Roohollah Askari, Milad Shafii, Sima Rafiei, Mohammad Sadegh Abolhassani and Elaheh Salarikhah
Failure modes and effects analysis (FMEA) is a practical tool to evaluate risks, discover failures in a proactive manner and propose corrective actions to reduce or eliminate…
Abstract
Purpose
Failure modes and effects analysis (FMEA) is a practical tool to evaluate risks, discover failures in a proactive manner and propose corrective actions to reduce or eliminate potential risks. The purpose of this paper is to apply FMEA technique to examine the hazards associated with the process of service delivery in intensive care unit (ICU) of a tertiary hospital in Yazd, Iran.
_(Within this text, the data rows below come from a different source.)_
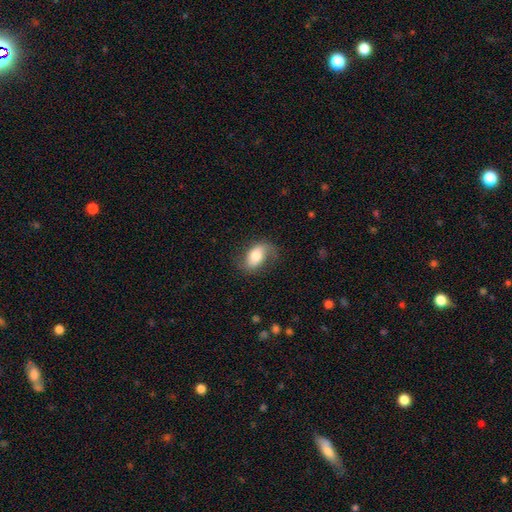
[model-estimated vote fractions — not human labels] smooth 59%, featured or disk 34%, star or artifact 7%. Down the decision tree: how rounded — in between (89%); merging — none (64%).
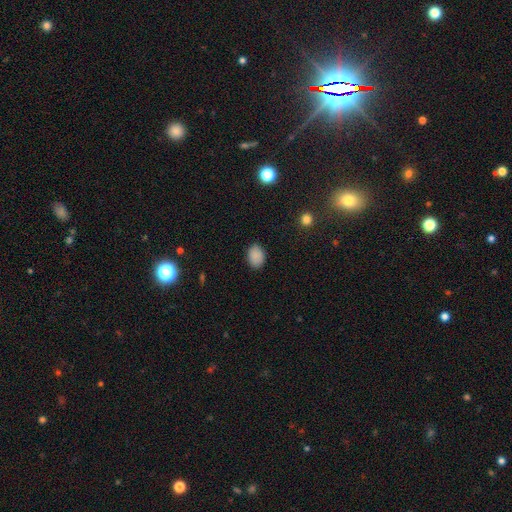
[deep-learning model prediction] Smooth or featured? smooth (88%)
How rounded? in between (79%)
Merging? none (86%)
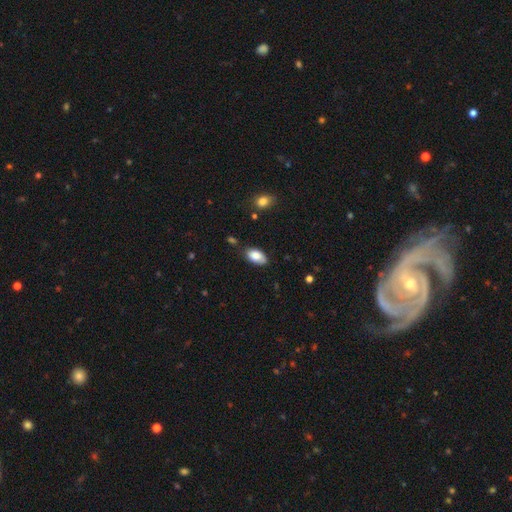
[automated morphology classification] A smooth galaxy with no disk features (83%) that is in between round and cigar-shaped (94%). Merging: none (74%).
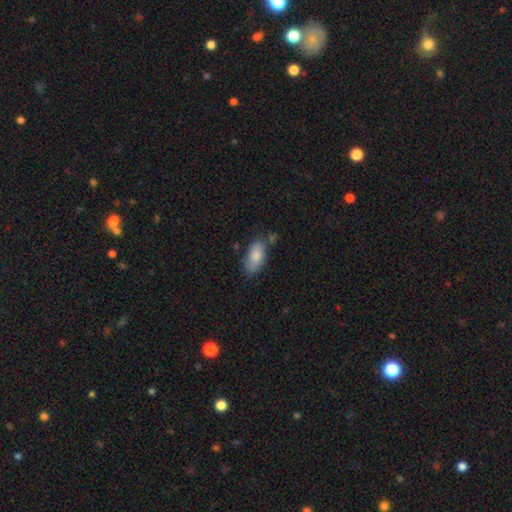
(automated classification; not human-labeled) A smooth galaxy with no disk features (80%) that is in between round and cigar-shaped (90%). Merging: none (59%).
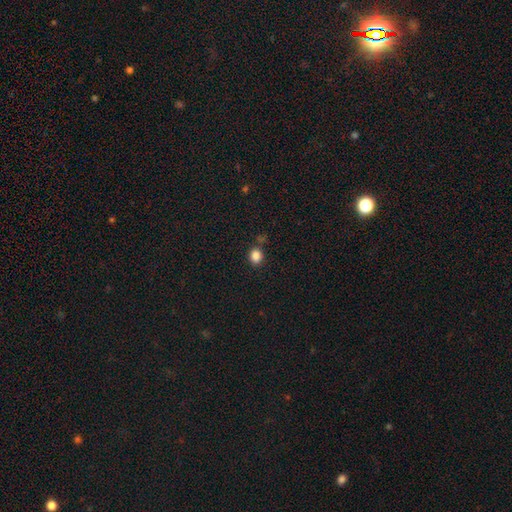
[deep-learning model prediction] The model was most divided on "how rounded": round: 60%, in between: 39%, cigar-shaped: 1%. More confident: smooth or featured — smooth (85%); merging — none (79%).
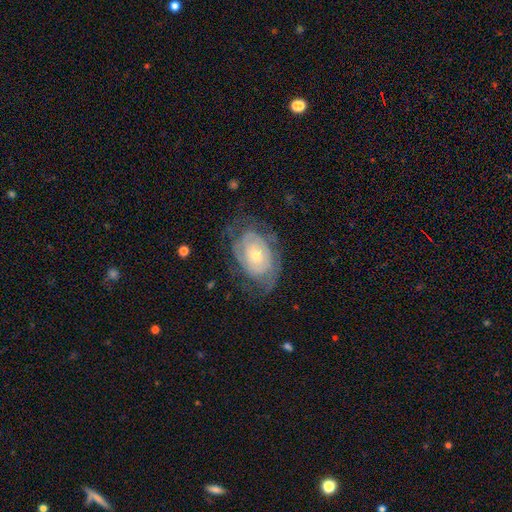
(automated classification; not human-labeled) smooth-or-featured: featured or disk: 75% | smooth: 19% | star or artifact: 6%
  disk-edge-on: no: 95% | yes: 5%
    bar: no: 79% | weak: 18% | strong: 4%
    has-spiral-arms: yes: 82% | no: 18%
      spiral-winding: tight: 66% | medium: 24% | loose: 9%
      spiral-arm-count: can't tell: 49% | 2: 29% | 3: 9% | 1: 5% | 4: 4% | more than 4: 3%
    bulge-size: small: 55% | moderate: 40% | large: 3% | none: 1% | dominant: 1%
  merging: none: 62% | minor disturbance: 22% | major disturbance: 15% | merger: 1%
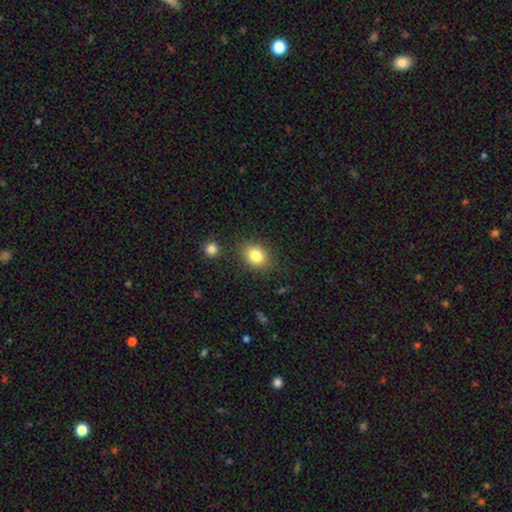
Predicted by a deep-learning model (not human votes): Overall: smooth (83%). How rounded: in between (57%; round 42%). Merging: none (83%).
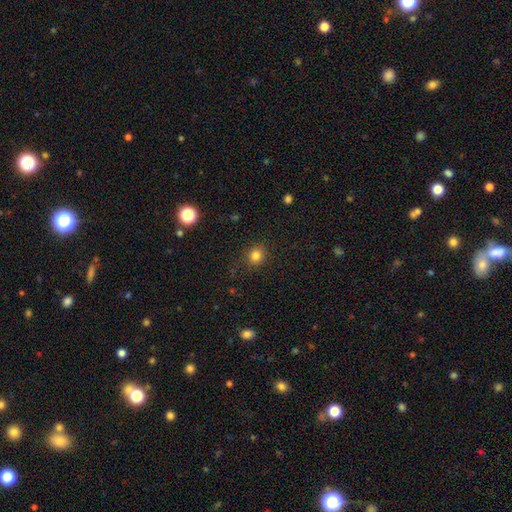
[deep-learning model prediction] Morphology: type=smooth (82%); roundness=round (82%); merging=none (85%).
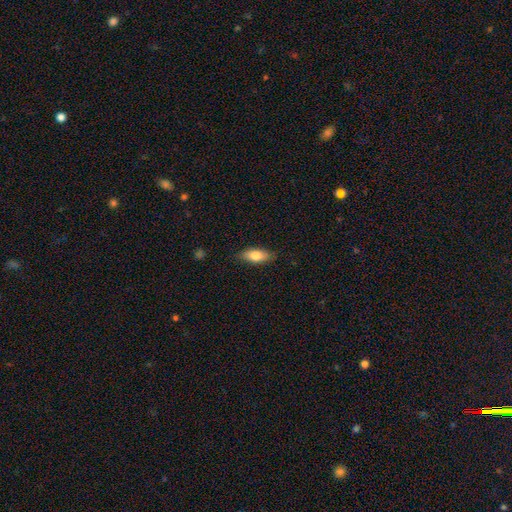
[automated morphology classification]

Design/methodology/approach
This was a before-after study conducted between March 2013 and December 2014. By forming a FMEA team, all potential hazards associated with ICU services – their frequency and severity – were identified. Then risk priority number was calculated for each activity as an indicator representing high priority areas that need special attention and resource allocation.
Findings
Eight failure modes with highest priority scores including endotracheal tube defect, wrong placement of endotracheal tube, EVD interface, aspiration failure during suctioning, chest tube failure, tissue injury and deep vein thrombosis were selected for improvement. Findings affirmed that improvement strategies were generally satisfying and significantly decreased total failures.
Practical implications
Application of FMEA in ICUs proved to be effective in proactively decreasing the risk of failures and corrected the control measures up to acceptable levels in all eight areas of function.
Originality/value
Using a prospective risk assessment approach, such as FMEA, could be beneficial in dealing with potential failures through proposing preventive actions in a proactive manner. The method could be used as a tool for healthcare continuous quality improvement so that the method identifies both systemic and human errors, and offers practical advice to deal effectively with them.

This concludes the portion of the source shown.